Bloomberg’s Margi Murphy and Drake Bennett tell an intricate story of prominent crypto investor and marketer Michael Terpin, who became obsessed with a group of teen gamers, *including Joseph O’Connor, convicted earlier this year in a celebrity Twitter crypto scam), who stole $24 million in cryptocurrency from him during a SIM-swapping attack, ultimately turning on one another as the legal net tightened around them.

On Truglia’s sofa, as David blasted his way through Fortnite, they went over the clattering of David’s digital firearms. Their posse wasn’t exactly a band of brothers. They seemed to take gleeful satisfaction in ripping off one another. That spring, Truglia had paid $30,000 for some of the guys to arrange a VIP trip to the Coachella music festival in California, only to have them withhold the address of the opulent house that came with it. He’d been left without a place to stay, the others taunting him with tales of how the rapper Post Malone and the model Hailey Bieber stopped by the house for an after-party. More recently, David had brokered a deal for one of the crew to buy Truglia’s Bentley, only for Truglia to take the payment and keep the car.

David was also secretly recording their conversation on his phone that night in Truglia’s apartment. As they talked, he steered the conversation toward the origins of Truglia’s money. He’d heard Truglia boast about SIM swapping, and about a different crew he socialized with online. David would later swear in an affidavit that Truglia had even taken him to an AT&T store and tried to get an employee to do a SIM swap right there. It had failed, David recalled, only because Truglia wasn’t willing to pay the outstanding balance on his target’s account.

“Who was the biggest guy you SIM swapped?” David can be heard asking on his recording from Truglia’s apartment. “The guy who is suing AT&T?”

“Michael Terpin,” Truglia said. The memory made him laugh. “He was having a fantastic day. He went to bed thinking ‘Wow, I had $24 million in this account,’ ” Truglia said. “That was funny.”

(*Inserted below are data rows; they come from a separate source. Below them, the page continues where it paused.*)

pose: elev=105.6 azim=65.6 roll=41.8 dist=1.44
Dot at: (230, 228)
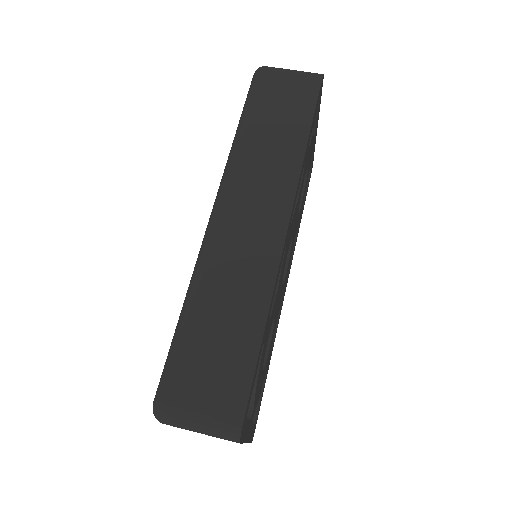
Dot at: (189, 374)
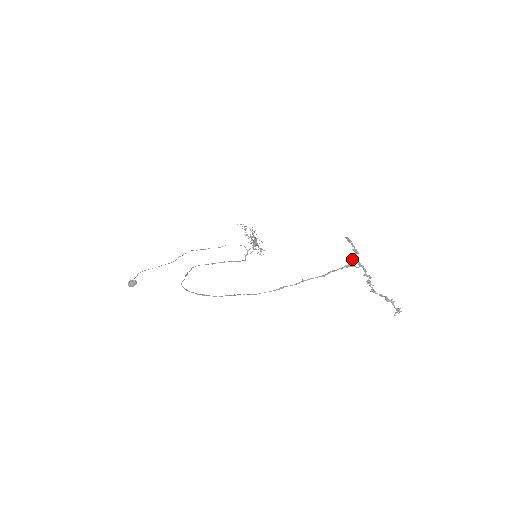
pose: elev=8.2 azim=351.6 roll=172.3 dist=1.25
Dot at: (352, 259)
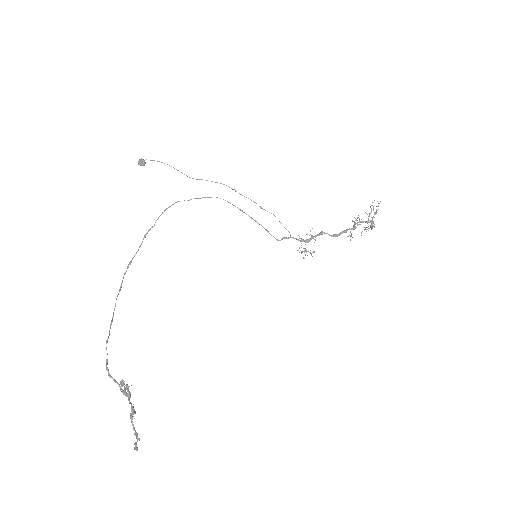
Dot at: (123, 390)
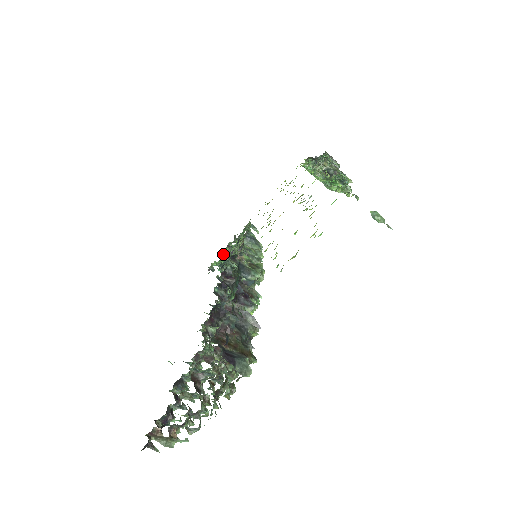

Eight Months Pregnant and Arrested After False Facial Recognition Match

The New York Times’ Kashmir Hill tells the story of how eight-months pregnant Porcha Woodruff was mistakenly arrested for robbery and carjacking after the Detroit Police Department ran an image from surveillance video through a system from a facial recognition vendor called DataWorks Plus that incorrectly matched Woodruff’s mug shot from a 2015 incident when she was pulled over for driving without a license, which the victim also mistakenly identified as his assailant.

Gary Wells, a psychology professor who has studied the reliability of eyewitness identifications, said pairing facial recognition technology with an eyewitness identification should not be the basis for charging someone with a crime. Even if that similar-looking person is innocent, an eyewitness who is asked to make the same comparison is likely to repeat the mistake made by the computer.

“It is circular and dangerous,” Dr. Wells said. “You’ve got a very powerful tool that, if it searches enough faces, will always yield people who look like the person on the surveillance image.”

Dr. Wells said the technology compounds an existing problem with eyewitnesses. “They assume when you show them a six-pack, the real person is there,” he said.

Amid Sextortion’s Rise, Computer Scientists Tap A.I. to Identify Risky Apps

In the New York Times, tech reporter Tripp Mickle reports how Brian Levine, a computer scientist at the University of Massachusetts Amherst, and a team of researchers have built a searchable website called the App Danger Project, which provides clear guidance on the safety of social networking apps, identifying user reviews about sexual predators and providing safety assessments of apps with negative reviews.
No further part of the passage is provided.